• TEXT BLOCK
# # # #

The `Write` trait provides a `reserve(additional)` hint. Growable writers like `VecWriter` use this to pre‑allocate capacity before encoding large collections, reducing intermediate reallocations.

## Supported types

- Primitives: all ints, `bool`, `f32`, `f64`
- Arrays: `[T; N]`
- Option: `Option<T>`
- Bytes/strings: `&[u8]`, `Vec<u8]`, `VecDeque<u8]`, `&str`, `String`
- Collections (alloc): `Vec<T>`, `BTreeMap<K,V>`, `BTreeSet<V>`, `VecDeque<T>`, `LinkedList<T>`, `BinaryHeap<T>`
- Tuples: `(T1,)` … up to 11 elements
- `std` feature: adds support for `std::borrow::Cow<'_, T>`
- `solana` feature: `Pubkey`, `Signature`, `Hash`, messages (legacy/v0), and related v2/v3 types

Note: `HashMap`/`HashSet` are not implemented.

# # # #

• MATERIAL SUPPLIED

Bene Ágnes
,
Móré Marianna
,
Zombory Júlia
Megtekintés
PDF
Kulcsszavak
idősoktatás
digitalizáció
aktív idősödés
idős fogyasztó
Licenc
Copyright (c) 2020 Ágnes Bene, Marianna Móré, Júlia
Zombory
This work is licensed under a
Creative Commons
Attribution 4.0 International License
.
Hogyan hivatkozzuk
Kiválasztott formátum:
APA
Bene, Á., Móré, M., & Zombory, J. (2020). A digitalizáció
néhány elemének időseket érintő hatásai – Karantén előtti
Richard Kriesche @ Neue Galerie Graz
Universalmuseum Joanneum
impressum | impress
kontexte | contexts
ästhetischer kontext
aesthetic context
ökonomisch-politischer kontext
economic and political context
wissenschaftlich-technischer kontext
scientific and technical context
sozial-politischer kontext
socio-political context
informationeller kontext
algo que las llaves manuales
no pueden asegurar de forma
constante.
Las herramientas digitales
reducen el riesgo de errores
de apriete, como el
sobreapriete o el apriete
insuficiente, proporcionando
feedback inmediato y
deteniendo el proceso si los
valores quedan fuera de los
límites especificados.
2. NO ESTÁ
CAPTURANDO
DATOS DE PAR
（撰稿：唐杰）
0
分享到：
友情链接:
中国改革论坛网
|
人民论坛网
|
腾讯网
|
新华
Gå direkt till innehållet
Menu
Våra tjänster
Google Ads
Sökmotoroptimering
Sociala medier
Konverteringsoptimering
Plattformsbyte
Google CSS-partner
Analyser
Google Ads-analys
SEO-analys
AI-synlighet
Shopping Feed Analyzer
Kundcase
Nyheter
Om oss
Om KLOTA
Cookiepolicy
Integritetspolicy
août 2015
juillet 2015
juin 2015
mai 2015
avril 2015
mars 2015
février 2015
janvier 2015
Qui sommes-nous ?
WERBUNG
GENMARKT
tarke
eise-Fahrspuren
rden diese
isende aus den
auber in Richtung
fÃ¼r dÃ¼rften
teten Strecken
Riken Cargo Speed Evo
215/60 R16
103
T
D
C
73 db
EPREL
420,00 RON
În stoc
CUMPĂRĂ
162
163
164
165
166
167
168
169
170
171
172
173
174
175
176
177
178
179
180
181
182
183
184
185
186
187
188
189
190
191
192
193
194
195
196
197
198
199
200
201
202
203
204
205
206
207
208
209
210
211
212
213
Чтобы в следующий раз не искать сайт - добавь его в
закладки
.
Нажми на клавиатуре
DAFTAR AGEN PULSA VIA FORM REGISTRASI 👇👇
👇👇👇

# # # #

• EXERCISE AIM
In the text on the `Write` trait and supported types, why do growable writers such as `VecWriter` use the `reserve(additional)` hint? Reply in one to three sentences.

• OUTPUT FOR THIS TASK
They use the hint to pre-allocate capacity before encoding large collections. This reduces intermediate reallocations.